Помешали мечтать Блудов и Уваров. Тебе кланяются и восхищаются посланием в Львовичу. Не лучше-ль вместо так сказать: будто бы Европы; да перемени убыток и поставь убыл, и выйдет прелестная шалость.
Посылаю переписанного Каченовского. Авось удержим еще несколько стихов. Я писал в тебе и по почте: послал Блудова замечания. Смирновой дал знать твое поручение. Пожалуйста, мои башмаки присылай прежде: они нужны.
Батюшков, сказывают, поживает у Венеры на руках. Прямо от него – ни слуху, ни духу.
343. Князь Вяземский Тургеневу.
31-го декабря. [Варшава].
Конечно, довольство – aisance, но удовольствие такое протяжное слово, что лучше остаться при том. У меня вместо коварная стояла тлетворная.
Почетной ссылкой. Разумеется, слово почетное принимается более в смысле honoraire и honorifique, но нельзя исключить совершенно и смысл мною данный. Мы говорим-же: «Он занимал на пиру почетное место». В словаре академическом: почетный человек – отличенный чином, почестью. Я то и хотел сказать. Лабзина почтили звездою, Радищева – ссылкою. Почтенное по мне происходит от почтение, почитать; почетное – от почести, почтит. Ссылка разбойника есть ссылка бесчестная, ссылка смелого писателя есть почетная. Зачем же не показывать этих стихов ценсуре? Может быть и пропустила бы она.

ЗАДАНИЯ К РАБОТЕ:
(a) Перескажите фрагмент переписки выше в двух предложениях.
(b) Продолжите письмо князя Вяземского Тургеневу сразу после его последнего приведенного предложения.

ИСХОДНЫЕ ДАННЫЕ:
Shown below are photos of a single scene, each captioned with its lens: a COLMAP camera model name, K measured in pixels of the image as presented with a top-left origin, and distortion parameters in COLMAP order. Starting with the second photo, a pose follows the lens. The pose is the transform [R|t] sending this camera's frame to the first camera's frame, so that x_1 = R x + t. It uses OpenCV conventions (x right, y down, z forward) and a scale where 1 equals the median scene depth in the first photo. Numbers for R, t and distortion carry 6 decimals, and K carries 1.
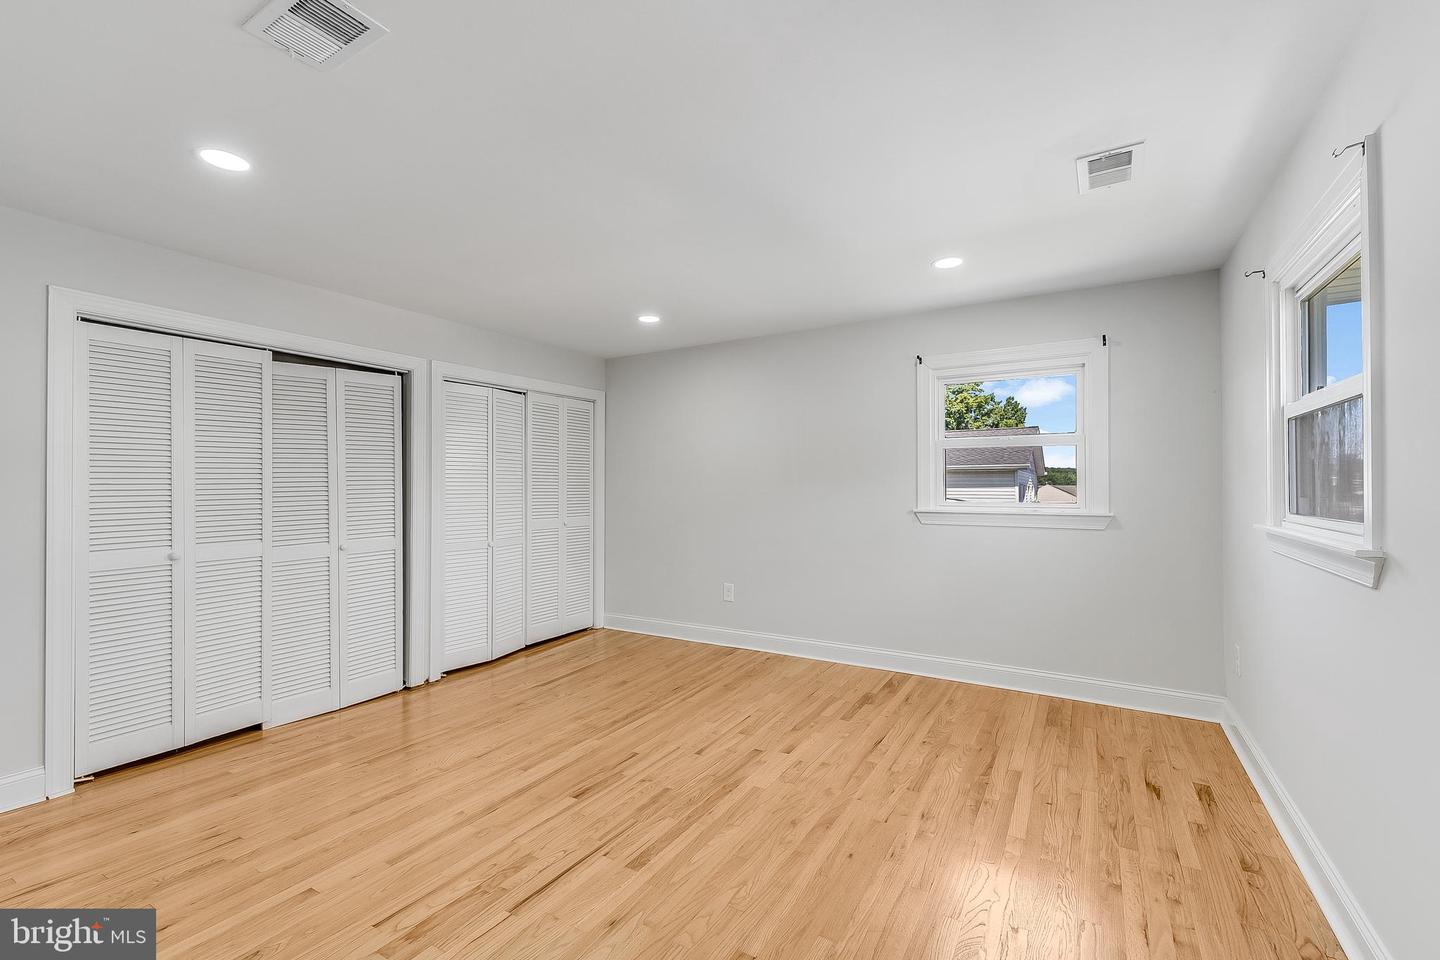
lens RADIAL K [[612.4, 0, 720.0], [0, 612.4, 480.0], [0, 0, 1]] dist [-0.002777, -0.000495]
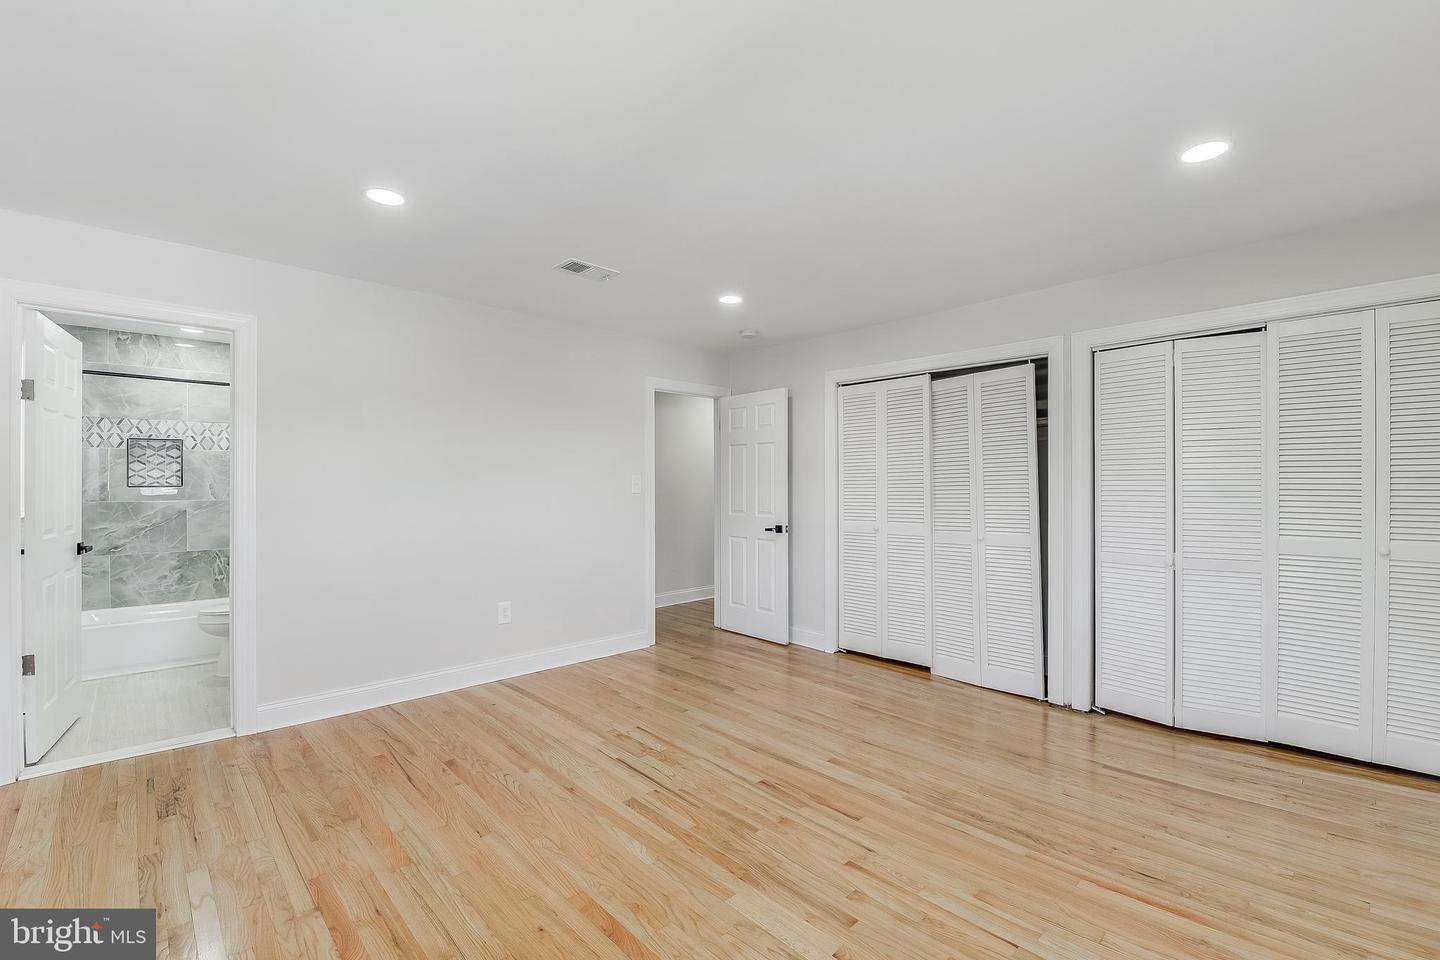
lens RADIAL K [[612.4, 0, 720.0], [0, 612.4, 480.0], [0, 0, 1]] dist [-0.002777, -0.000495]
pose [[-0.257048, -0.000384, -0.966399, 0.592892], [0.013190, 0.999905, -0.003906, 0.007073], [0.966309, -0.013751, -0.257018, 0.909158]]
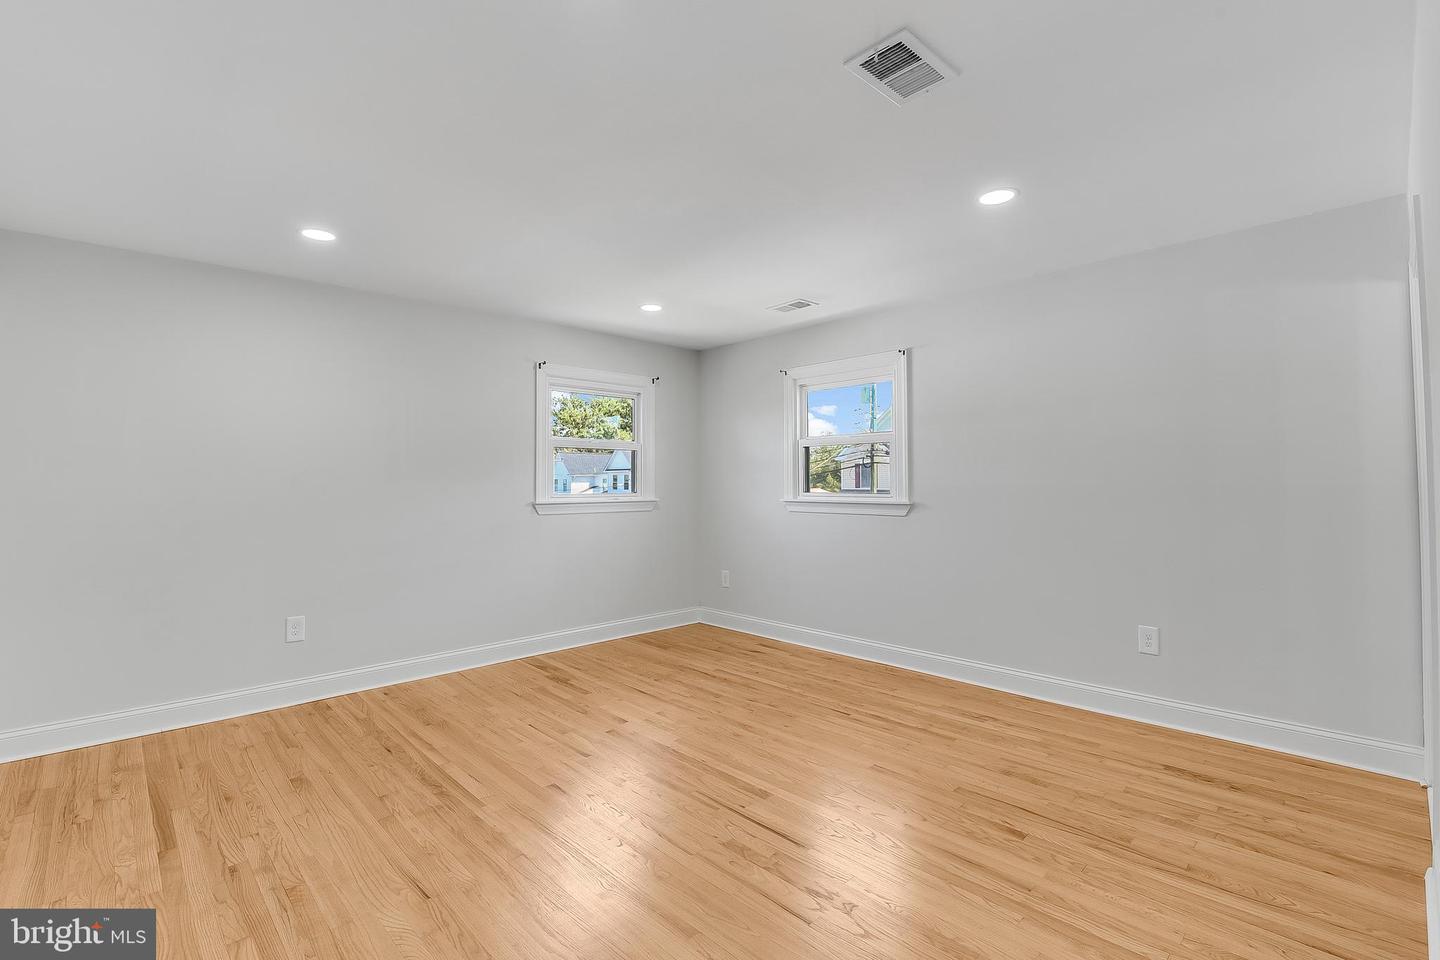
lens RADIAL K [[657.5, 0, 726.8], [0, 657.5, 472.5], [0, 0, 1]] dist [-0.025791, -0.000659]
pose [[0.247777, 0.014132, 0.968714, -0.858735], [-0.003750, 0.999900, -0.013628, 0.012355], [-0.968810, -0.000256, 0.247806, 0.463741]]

...

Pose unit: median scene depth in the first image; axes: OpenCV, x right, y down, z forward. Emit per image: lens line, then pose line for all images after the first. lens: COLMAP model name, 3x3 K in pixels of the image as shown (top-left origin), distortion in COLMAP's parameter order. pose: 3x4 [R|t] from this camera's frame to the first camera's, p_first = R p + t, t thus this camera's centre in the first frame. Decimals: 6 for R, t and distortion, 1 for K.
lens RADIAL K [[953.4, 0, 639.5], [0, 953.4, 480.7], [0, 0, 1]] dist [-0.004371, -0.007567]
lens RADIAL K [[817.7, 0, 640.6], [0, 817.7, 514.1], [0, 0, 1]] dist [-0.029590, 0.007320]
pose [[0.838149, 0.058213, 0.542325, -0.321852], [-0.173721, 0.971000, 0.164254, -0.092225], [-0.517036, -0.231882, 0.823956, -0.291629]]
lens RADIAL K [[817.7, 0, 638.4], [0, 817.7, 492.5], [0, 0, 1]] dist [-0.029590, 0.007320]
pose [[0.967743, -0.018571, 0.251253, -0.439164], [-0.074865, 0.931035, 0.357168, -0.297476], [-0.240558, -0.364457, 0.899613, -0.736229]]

ОТВЕТЫ К ЗАДАНИЯМ:
(a) В первой части автор советует поставить в стихах «убыл» вместо «убыток», посылает переписанного Каченовского, сообщает об отправке замечаний Блудова, просит поскорее прислать башмаки и замечает, что от Батюшкова нет ни слуху ни духу. Во второй части, в письме от 31 декабря, князь Вяземский объясняет Тургеневу выражение «почетная ссылка»: Лабзина почтили звездою, Радищева ссылкою, а ссылка смелого писателя почетна, и спрашивает, зачем же не показывать этих стихов ценсуре.

(b)
Ты в первом своем письме слышном уничтожаешь Радищева. Он человек был умный, и из малого числа мыслящих писателей наших. В оде его «Свобода» есть звуки души мужественной. Во многих прозаических отрывках – замашки, если не удары мысли. Вот место из его описания жизни Ушакова: «Пример самовластия государя, не имеющего закона на последование ниже в расположениях своих других правил, кроме своей воли или прихотей, побуждает каждого начальника мыслить, что, пользуясь уделом власти беспредельной, он такой же властитель частно, как тот в общем. И сие столь справедливо, что нередко правилом приемлется, что противоречие власти начальника есть оскорбление верховной власти. Несчастное заблуждение, теснящее дух и разум и на месте величия водворяющее робость и замешательство под личиною устройства и покоя!» В нашей право славной России эти строки находка, а особливо же в печати.
Нет: И новых, не может заступить грядущих. Они уже враги новых, ибо враги тою, что есть. Тут нужно было означить настоящее, будущее и прошедшее. Запоздалые видят теперь искры и пугают пожаром.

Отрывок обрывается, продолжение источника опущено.